But it doesn't seem to work that way. What I find is that either step 5 doesn't do what I think it does or step 7 (pulling & running the image) "resets" the container to it's initial state.

I've put together a set of three Docker images and containers to test this: a data container, a writer which writes a random string into a file in the data container every 30 s, and a reader which simply echoes the value in the data container file and exits.

Data container

Created with

docker run \
    --name datatest_data \
    -v /datafolder \
    myrepository:5000/datatest-data:latest

Dockerfile:

FROM ubuntu:trusty

# make the data folder
#
RUN mkdir /datafolder

# write something to the data file
#
RUN echo "no data here!" > /datafolder/data.txt

# expose the data folder
#
VOLUME /datafolder

Writer

Created with

docker run \
    --rm \
    --name datatest_write \
    --volumes-from datatest_data \
    myrepository:5000/datatest-write:latest

Dockerfile:

FROM ubuntu:trusty

# Add script
#
ADD run.sh /usr/local/sbin/run.sh
RUN chmod 755 /usr/local/sbin/*.sh

CMD ["/usr/local/sbin/run.sh"]

run.sh

#!/bin/bash

while :
do
    sleep 30s

    NEW_STRING=$(cat /dev/urandom | tr -dc 'a-zA-Z0-9' | fold -w 32 | head -n 1)

    echo "$NEW_STRING" >> /datafolder/data.txt

    date >> /datafolder/data.txt

    echo "wrote '$NEW_STRING' to file"
done

This script writes a random string and the date/time to /datafolder/data.txt in the data container.

Reader

Created with

docker run \
    --rm \
    --name datatest_read \
    --volumes-from datatest_data \
    myrepository:5000/datatest-read:latest

Dockerfile:

FROM ubuntu:trusty

# Add scripts
ADD run.sh /run.sh
RUN chmod 0777 /run.sh

CMD ["/run.sh"]

run.sh:

#!/bin/bash

echo "reading..."

echo "-----"

cat /datafolder/data.txt

echo "-----"

When I build & run these containers, they run fine and work the way I expect:

Stop & Start on the development machine:

  1. create the data container
  2. run the writer
  3. run the reader immediately, see the "no data here!" message
  4. wait a while
  5. run the reader, see the random string
  6. stop the writer
  7. restart the writer
  8. run the reader, see the same random string

But committing & pushing do not do what I expect:

  1. create the data container
  2. run the writer
  3. run the reader immediately, see the "no data here!" message
  4. wait a while
  5. run the reader, see the random string
  6. stop the writer
  7. commit & tag the data container with docker commit datatest_data myrepository:5000/datatest-data:latest
  8. push to the repository
  9. delete all the containers & recreate them

At this point, I would expect to run the reader & see the same random string, since the data container has been committed, pushed to the repository, and then recreated from the same image in the repository. However, what I actually see is the "no data here!" message.

Can someone explain where I'm going wrong here? Or, alternatively, point me to an example of how deployment is done with Docker?

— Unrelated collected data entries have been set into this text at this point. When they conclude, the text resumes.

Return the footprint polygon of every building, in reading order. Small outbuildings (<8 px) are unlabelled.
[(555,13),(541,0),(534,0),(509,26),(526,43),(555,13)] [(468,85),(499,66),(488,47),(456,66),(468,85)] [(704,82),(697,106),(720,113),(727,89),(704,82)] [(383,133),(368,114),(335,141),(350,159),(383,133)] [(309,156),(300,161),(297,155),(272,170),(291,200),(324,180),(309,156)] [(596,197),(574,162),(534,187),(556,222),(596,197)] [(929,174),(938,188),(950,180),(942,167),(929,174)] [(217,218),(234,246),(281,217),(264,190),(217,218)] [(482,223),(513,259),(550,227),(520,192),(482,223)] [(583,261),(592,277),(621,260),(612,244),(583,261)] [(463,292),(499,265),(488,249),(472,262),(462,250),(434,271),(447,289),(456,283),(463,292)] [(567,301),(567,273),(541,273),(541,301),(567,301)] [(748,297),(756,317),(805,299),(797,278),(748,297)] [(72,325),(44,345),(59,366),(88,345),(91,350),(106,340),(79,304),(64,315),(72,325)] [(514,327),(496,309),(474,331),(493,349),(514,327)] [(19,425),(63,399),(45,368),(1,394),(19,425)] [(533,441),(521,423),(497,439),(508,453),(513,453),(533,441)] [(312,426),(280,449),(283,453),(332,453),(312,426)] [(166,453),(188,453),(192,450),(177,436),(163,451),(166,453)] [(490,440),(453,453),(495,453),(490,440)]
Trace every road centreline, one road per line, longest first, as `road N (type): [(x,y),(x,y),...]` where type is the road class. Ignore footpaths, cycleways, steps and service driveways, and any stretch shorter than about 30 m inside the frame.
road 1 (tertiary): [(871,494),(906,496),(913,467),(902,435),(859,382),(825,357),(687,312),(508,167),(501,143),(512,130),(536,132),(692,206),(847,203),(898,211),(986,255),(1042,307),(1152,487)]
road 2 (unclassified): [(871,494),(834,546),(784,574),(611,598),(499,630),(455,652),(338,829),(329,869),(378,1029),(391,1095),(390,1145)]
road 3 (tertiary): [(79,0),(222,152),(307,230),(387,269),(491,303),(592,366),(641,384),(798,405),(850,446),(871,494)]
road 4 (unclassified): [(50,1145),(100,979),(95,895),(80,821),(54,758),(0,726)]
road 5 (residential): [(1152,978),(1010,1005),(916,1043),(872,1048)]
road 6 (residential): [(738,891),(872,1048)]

You got an assumption wrong about how volumes work in docker. I'll try to explain how volumes relates to docker containers and docker images and hopefully differences between data volumes and data volume containers will become clear.

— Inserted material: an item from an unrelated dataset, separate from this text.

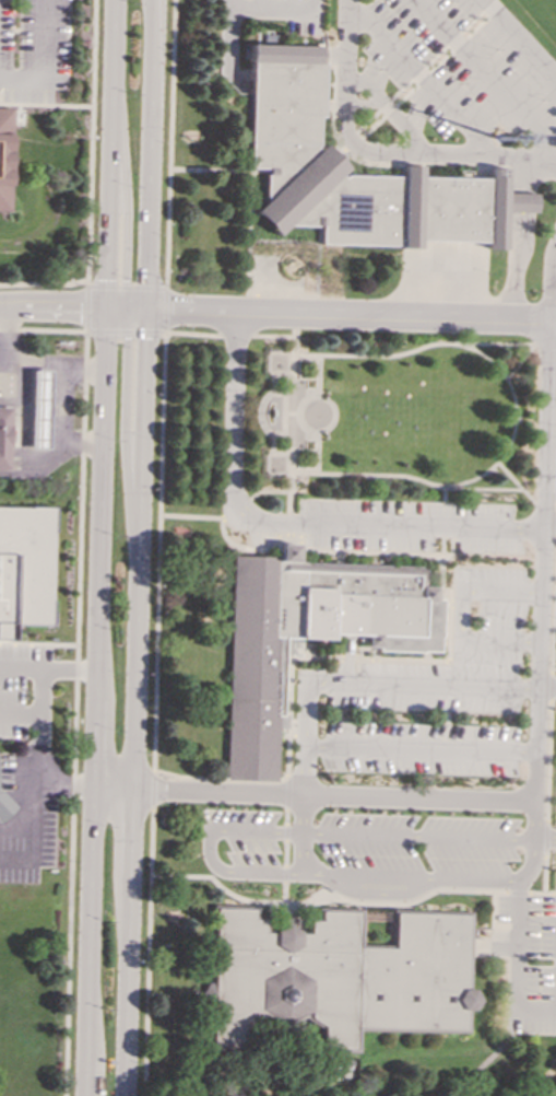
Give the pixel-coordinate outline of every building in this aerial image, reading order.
[(504,249),(505,211),(520,211),(535,212),(536,193),(521,193),(506,191),(507,167),(488,166),(488,178),(422,175),(422,165),(402,165),(402,176),(338,173),(339,147),(319,145),(323,47),(252,44),(247,167),(263,168),(263,171),(261,224),(317,226),(319,228),(318,243),(419,247),(421,238),(487,242),(486,248),(504,249)] [(10,108),(0,108),(0,210),(8,210),(10,108)] [(29,371),(48,371),(47,450),(29,448),(29,371)] [(10,407),(0,407),(0,470),(9,470),(10,407)] [(15,639),(0,639),(0,508),(50,509),(48,626),(15,626),(15,639)] [(225,779),(277,780),(283,653),(291,653),(299,654),(300,636),(368,638),(367,649),(440,652),(442,598),(437,598),(438,586),(425,586),(425,568),(298,562),(299,545),(280,544),(280,557),(234,555),(225,779)] [(15,808),(0,793),(0,823),(15,808)] [(322,1034),(322,1049),(358,1050),(358,1030),(469,1033),(469,1016),(477,1003),(477,993),(470,988),(471,914),(394,913),(394,947),(359,946),(359,911),(320,911),(320,920),(309,920),(309,933),(301,933),(295,929),(265,929),(265,919),(255,919),(255,909),(216,908),(215,983),(203,982),(203,999),(212,1004),(212,1031),(322,1034)]
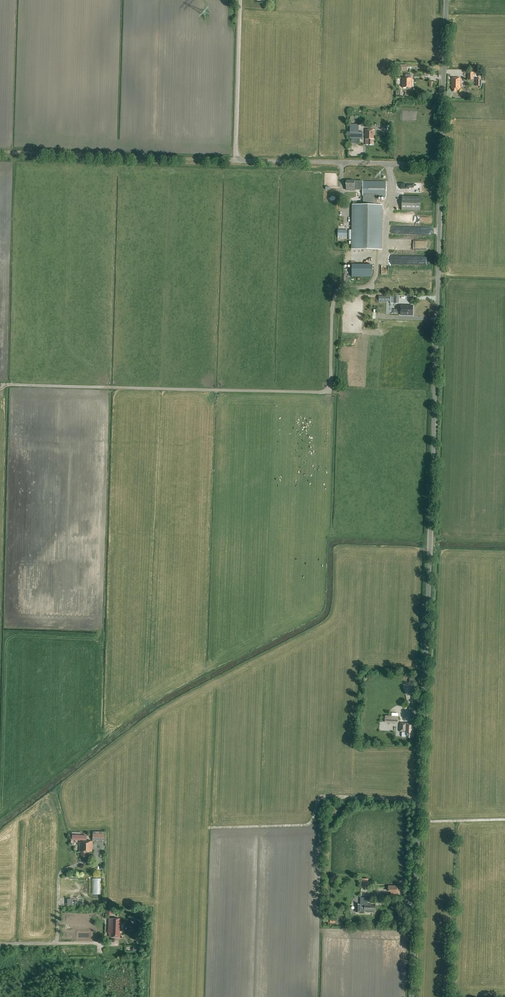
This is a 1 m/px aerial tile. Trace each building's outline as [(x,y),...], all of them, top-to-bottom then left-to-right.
[(398,65),(398,73),(402,73),(402,71),(406,71),(406,65),(398,65)] [(403,78),(403,83),(403,88),(411,88),(411,87),(412,87),(412,79),(410,79),(411,75),(405,74),(405,78),(403,78)] [(460,78),(452,78),(451,89),(452,89),(452,92),(456,92),(456,90),(460,90),(460,78)] [(358,132),(358,125),(350,125),(349,139),(362,139),(362,132),(358,132)] [(366,130),(365,145),(373,145),(373,139),(374,139),(375,130),(366,130)] [(386,197),(386,182),(354,181),(347,181),(346,190),(363,190),(363,197),(363,205),(352,205),(351,249),(382,250),(382,205),(377,205),(377,197),(386,197)] [(421,197),(402,196),(402,211),(420,211),(421,197)] [(390,304),(399,304),(399,296),(390,296),(390,304)] [(400,315),(413,315),(413,306),(401,306),(400,315)] [(405,723),(400,723),(400,731),(405,731),(405,732),(407,732),(407,737),(411,738),(411,736),(413,736),(413,732),(413,723),(405,723)] [(92,840),(104,841),(104,832),(96,832),(96,834),(92,834),(92,840)] [(86,857),(86,852),(92,852),(92,841),(80,841),(79,852),(81,852),(80,856),(82,856),(82,857),(86,857)] [(399,885),(388,885),(388,888),(388,892),(391,892),(391,895),(399,895),(399,885)] [(371,904),(368,904),(368,898),(361,897),(361,904),(356,904),(356,912),(365,912),(365,910),(367,910),(367,912),(373,912),(373,911),(374,911),(374,910),(375,910),(375,906),(371,906),(371,904)] [(124,930),(124,926),(124,924),(120,924),(120,919),(111,918),(108,918),(108,934),(109,934),(109,938),(120,938),(120,933),(121,933),(121,932),(120,932),(120,930),(124,930)]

First let's recall a few definitions

Docker images

Docker images are essentially a union filesystem + metadata. You can inspect the content of docker image union filesystem with the docker export command, and you can inspect a docker image metadata with the docker inspect command.

Data volumes

from the Docker user guide:

A data volume is a specially-designated directory within one or more containers that bypasses the Union File System to provide several useful features for persistent or shared data.

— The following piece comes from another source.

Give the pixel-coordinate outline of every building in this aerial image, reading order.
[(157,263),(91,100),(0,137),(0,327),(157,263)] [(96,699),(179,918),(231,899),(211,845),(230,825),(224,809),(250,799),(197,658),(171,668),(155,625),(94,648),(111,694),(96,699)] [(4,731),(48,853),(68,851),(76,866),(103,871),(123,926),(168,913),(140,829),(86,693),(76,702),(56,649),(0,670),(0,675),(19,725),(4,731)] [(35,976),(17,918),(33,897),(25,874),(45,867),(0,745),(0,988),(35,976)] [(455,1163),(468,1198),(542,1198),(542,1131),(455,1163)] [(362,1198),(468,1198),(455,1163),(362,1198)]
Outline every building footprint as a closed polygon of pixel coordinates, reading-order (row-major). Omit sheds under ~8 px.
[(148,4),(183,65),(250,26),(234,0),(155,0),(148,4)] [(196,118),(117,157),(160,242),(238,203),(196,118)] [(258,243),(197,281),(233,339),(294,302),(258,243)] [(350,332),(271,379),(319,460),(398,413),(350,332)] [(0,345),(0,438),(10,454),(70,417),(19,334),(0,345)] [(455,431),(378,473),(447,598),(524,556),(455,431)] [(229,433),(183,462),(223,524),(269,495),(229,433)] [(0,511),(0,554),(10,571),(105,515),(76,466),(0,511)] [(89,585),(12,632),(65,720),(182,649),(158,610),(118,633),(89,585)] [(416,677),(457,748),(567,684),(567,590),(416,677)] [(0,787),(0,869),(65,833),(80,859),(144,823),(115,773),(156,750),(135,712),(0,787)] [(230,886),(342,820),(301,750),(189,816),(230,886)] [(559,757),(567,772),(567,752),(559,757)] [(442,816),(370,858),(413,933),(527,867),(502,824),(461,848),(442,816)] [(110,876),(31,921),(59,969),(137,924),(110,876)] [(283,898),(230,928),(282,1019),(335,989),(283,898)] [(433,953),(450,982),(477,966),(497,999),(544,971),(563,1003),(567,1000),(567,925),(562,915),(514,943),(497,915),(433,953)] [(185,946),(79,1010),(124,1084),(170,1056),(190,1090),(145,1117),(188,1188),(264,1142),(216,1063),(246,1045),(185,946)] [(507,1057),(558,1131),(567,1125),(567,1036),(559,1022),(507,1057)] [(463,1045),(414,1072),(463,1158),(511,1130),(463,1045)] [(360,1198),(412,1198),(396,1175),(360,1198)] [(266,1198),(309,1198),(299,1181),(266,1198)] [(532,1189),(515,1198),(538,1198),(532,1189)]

It is important to note here that a given volume (as the directory or file that contains data) is reusable only if it exists at least one docker container using it. Docker images don't have volumes, they only have metadata which eventually tells where volumes would be mounted on the union filesystem. Data volumes aren't either part of docker containers union filesystem, so where are they? under /var/lib/docker/volumes on the docker host (while containers are stored under /var/lib/docker/containers).

Data volume containers

That special type of container has nothing special. They are just stopped containers using a data volume with the sole and unique goal of having at least one container using that data volume. Remember, as soon as the last container (running or stopped) using a given data volume is deleted, that volume will become unreachable through the docker run --volumes-from option.

Working with data volume containers

How to create a data volume container

The image used to create a data volume container has no importance as such a container can remain stopped and still fill its purpose. So to create a data container named datatest_data for a volume in /datafolder you only need to run:

docker run --name datatest_data --volume /datafolder busybox true

Here base is the image name (a conveniently small one) and true is a command we provide just to avoid seeing the docker daemon complain about a missing command. Anyway after you have a stopped container named datatest_data with the sole purpose of allowing you to reach that volume with the --volumes-from option of the docker run command.

How to read from a data volume container

I know two ways of reading a data volume: the first one is through a container. If you cannot have a shell into an existing container to access that data volume, you can run a new container with the --volumes-from option for the sole purpose of reading that data.

For instance:

docker run --rm --volumes-from datatest_data busybox cat /datafolder/data.txt

The other way is to copy the volume from the /var/lib/docker/volumes folder. You can discover the name of the volume in that folder by inspecting the metadata of one of the container using the volume. See this answer for details.

Working with volumes (since Docker 1.9.0)

How to create a volume (since Docker 1.9.0)

Docker 1.9.0 introduced a new command docker volume which allows to create volumes :

docker volume create --name hello

How to read from a volume (since Docker 1.9.0)

Let say you created a volume named hello with docker volume create --name hello, you can mount it in a container with the -v option :

docker run -v hello:/data busybox ls /data

About committing & pushing containers

It should now be clear that since data volumes aren't part of a container (the union filesystem), committing a container to produce a new docker image won't persist any data that would be in a data volume.

Making backups of data volumes

The docker user guide has a nice article about making backups of data volumes.


Good article reagarding volumes: http://container42.com/2014/11/03/docker-indepth-volumes/

You could also use a docker data container to deploy code

I don't know if it's a good practice, but i do it like that :

FROM ubuntu:trusty

# make the data folder
#
RUN mkdir /data-image

# in my case, I have a 
# ADD dest.tar /data-image/
#
# but to follow your example :
# write something to the data file
RUN echo "no data here!" > /data-image/data.txt

# expose the data folder 
#
VOLUME /datafolder

ENTRYPOINT cp -r /data-image/* /datafolder/

You can now push your image and use volumes-from , etc ...